Copy out each line below verbatim, skipping any picture.

◆ TASK MATERIAL ◆
:::
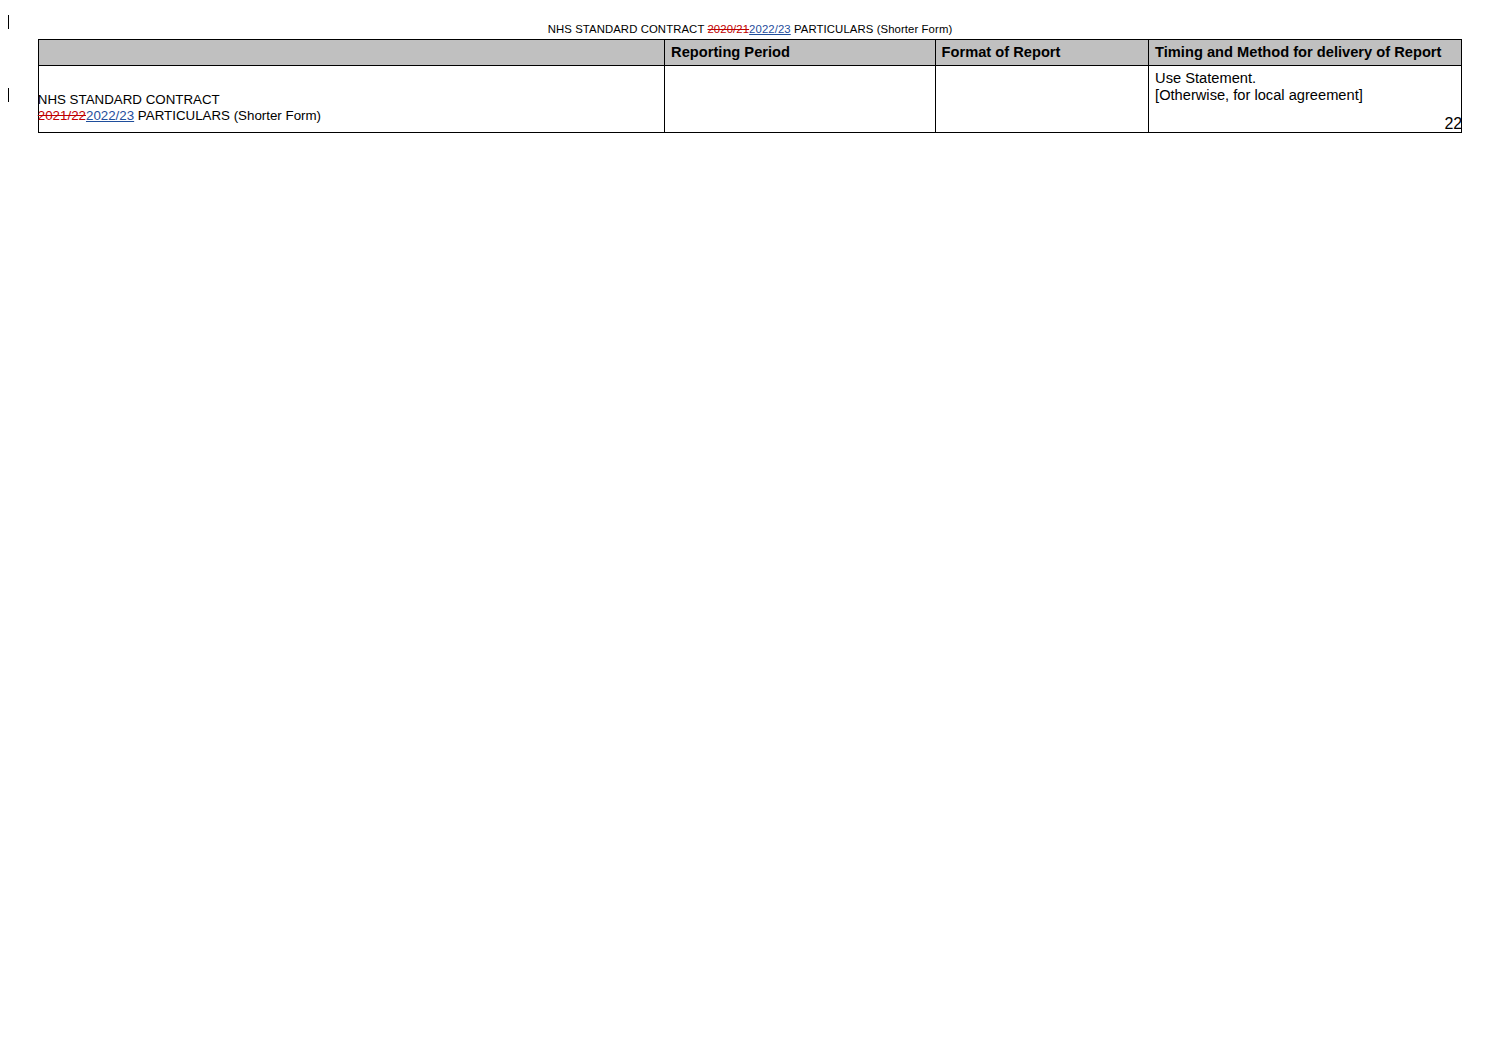NHS STANDARD CONTRACT 2020/212022/23 PARTICULARS (Shorter Form)
| | Reporting Period | Format of Report | Timing and Method for delivery of Report |
| --- | --- | --- | --- |
| | | | Use Statement. [Otherwise, for local agreement] |
NHS STANDARD CONTRACT
2021/222022/23 PARTICULARS (Shorter Form)
22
:::
◆ ANSWER BELOW ◆
NHS STANDARD CONTRACT 2020/212022/23 PARTICULARS (Shorter Form)
| | Reporting Period | Format of Report | Timing and Method for delivery of Report |
| --- | --- | --- | --- |
| | | | Use Statement. [Otherwise, for local agreement] |
NHS STANDARD CONTRACT
2021/222022/23 PARTICULARS (Shorter Form)
22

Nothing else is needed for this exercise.